Oil prices rose more than 1 per cent on Wednesday after Iranian President Masoud Pezeshkian approved a law suspending co-operation with the UN's nuclear watchdog.
The International Atomic Energy Agency (IAEA) said it is "aware of these reports and is awaiting further official information from Iran", a representative told The National on Wednesday.
Brent, the benchmark for two thirds of the world’s oil, was up 1.34 per cent to $68.01 per barrel at 8.02pm UAE time on Wednesday.
West Texas Intermediate, the gauge that tracks US crude, rose 1.25 per cent to $66.27 a barrel.
"Iran’s decision to cut communication with UN nuclear inspectors has added fresh ambiguity to regional dynamics, despite signs of a temporary ceasefire agreement between Israel and Gaza," Soojin Kim, research analyst at MUFG Bank, said on Wednesday.
Iran's decision follows US air strikes on three of the country's nuclear sites. The law had been passed by Iran’s parliament and approved by a constitutional watchdog.
After the law's passage, Iran's Supreme National Security Council will oversee its implementation. The council has not said anything publicly, but Mr Pezeshkian is its head, so his reported order signals that the law will be implemented.
The IAEA has monitored Iran's nuclear energy programme for years. Tehran claims the programme is for peaceful, civilian purposes but western powers suspect Iran is seeking to build a bomb. Tensions came to a head last month when Israel launched air strikes on Iran to hammer its nuclear infrastructure.
The US then entered the conflict by sending B-2 bombers to drop “bunker-buster” munitions on three Iranian nuclear sites during the 12-day war, which ended in a ceasefire last Tuesday.
IAEA director general Rafael Mariano Gross said last month that his warnings about Iran's secretive activities "could never be conceived as a justification" for war. Mr Grossi has repeatedly said he cannot be sure that the Iranian nuclear programme is peaceful.

Opec+ meeting
Oil prices also rose on Wednesday as traders considered expectations of a supply increase from major producers next month.

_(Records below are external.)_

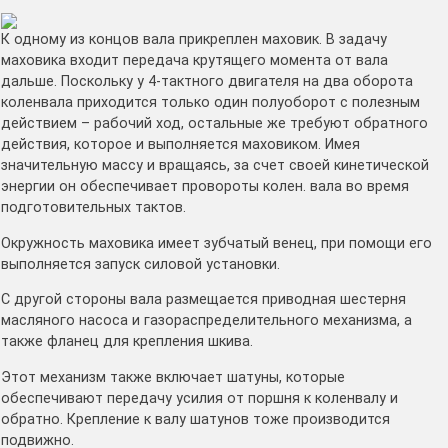
К одному из концов вала прикреплен маховик. В задачу
маховика входит передача крутящего момента от вала
дальше. Поскольку у 4-тактного двигателя на два оборота
коленвала приходится только один полуоборот с полезным
действием – рабочий ход, остальные же требуют обратного
действия, которое и выполняется маховиком. Имея
значительную массу и вращаясь, за счет своей кинетической
энергии он обеспечивает провороты колен. вала во время
подготовительных тактов.
Окружность маховика имеет зубчатый венец, при помощи его
выполняется запуск силовой установки.
С другой стороны вала размещается приводная шестерня
масляного насоса и газораспределительного механизма, а
также фланец для крепления шкива.
Этот механизм также включает шатуны, которые
обеспечивают передачу усилия от поршня к коленвалу и
обратно. Крепление к валу шатунов тоже производится
подвижно.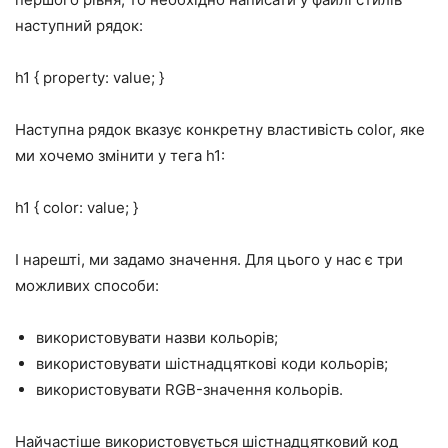
наступний рядок:
h1 { property: value; }
Наступна рядок вказує конкретну властивість color, яке
ми хочемо змінити у тега h1:
h1 { color: value; }
І нарешті, ми задамо значення. Для цього у нас є три
можливих способи:
використовувати назви кольорів;
використовувати шістнадцяткові коди кольорів;
використовувати RGB-значення кольорів.
Найчастіше використовується шістнадцятковий код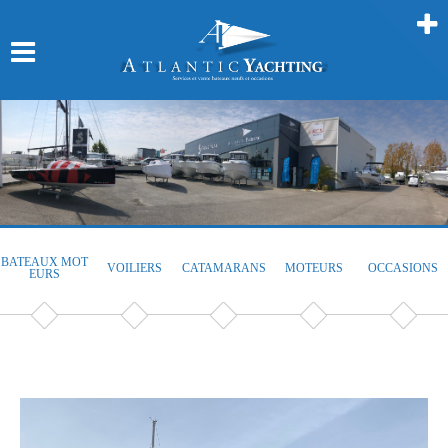
BATEAUX MOT
VOILIERS
CATAMARANS
MOTEURS
OCCASIONS
EURS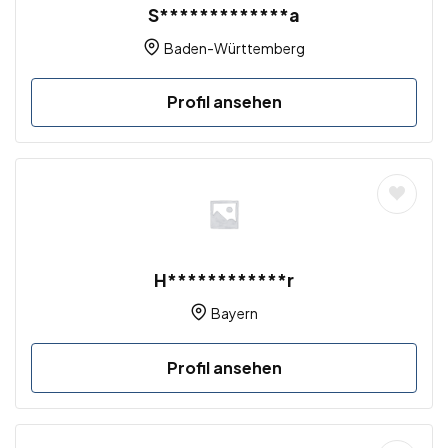
S*************a
Baden-Württemberg
Profil ansehen
H************r
Bayern
Profil ansehen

"Crude futures trading has quietened since recent geopolitical spikes, with focus now shifting back to fundamentals, including a possible Opec+ output hike this weekend and concerns about oversupply later this year," Ms Kim said.
The Opec+ group is scheduled to meet on Sunday and the market is waiting to see if there will be another hike in August, similar to those agreed for May, June and July.
"Given that the Israel-Iran ceasefire continues to hold, focus has now turned back to the longer-running narratives of relatively weak global demand, and a market that remains over-supplied," said Michael Brown, senior research strategist at Pepperstone.
"On the latter front, recent reporting indicates that Opec+ are set to continue with plans to unwind all of the 2.2 million barrels per day voluntary cuts by the fourth quarter, as a war for market share, as opposed to a battle over price continues."
These output increases come as the US also seeks to increase production, with President Donald Trump continuing to call for "drill baby, drill!"
"Against that backdrop, and with geopolitical risk having now been entirely priced out, the balance of risks points towards further downside for crude benchmarks from here on in, particularly as global manufacturing shows few signs of staging a significant recovery for the time being," Mr Brown said.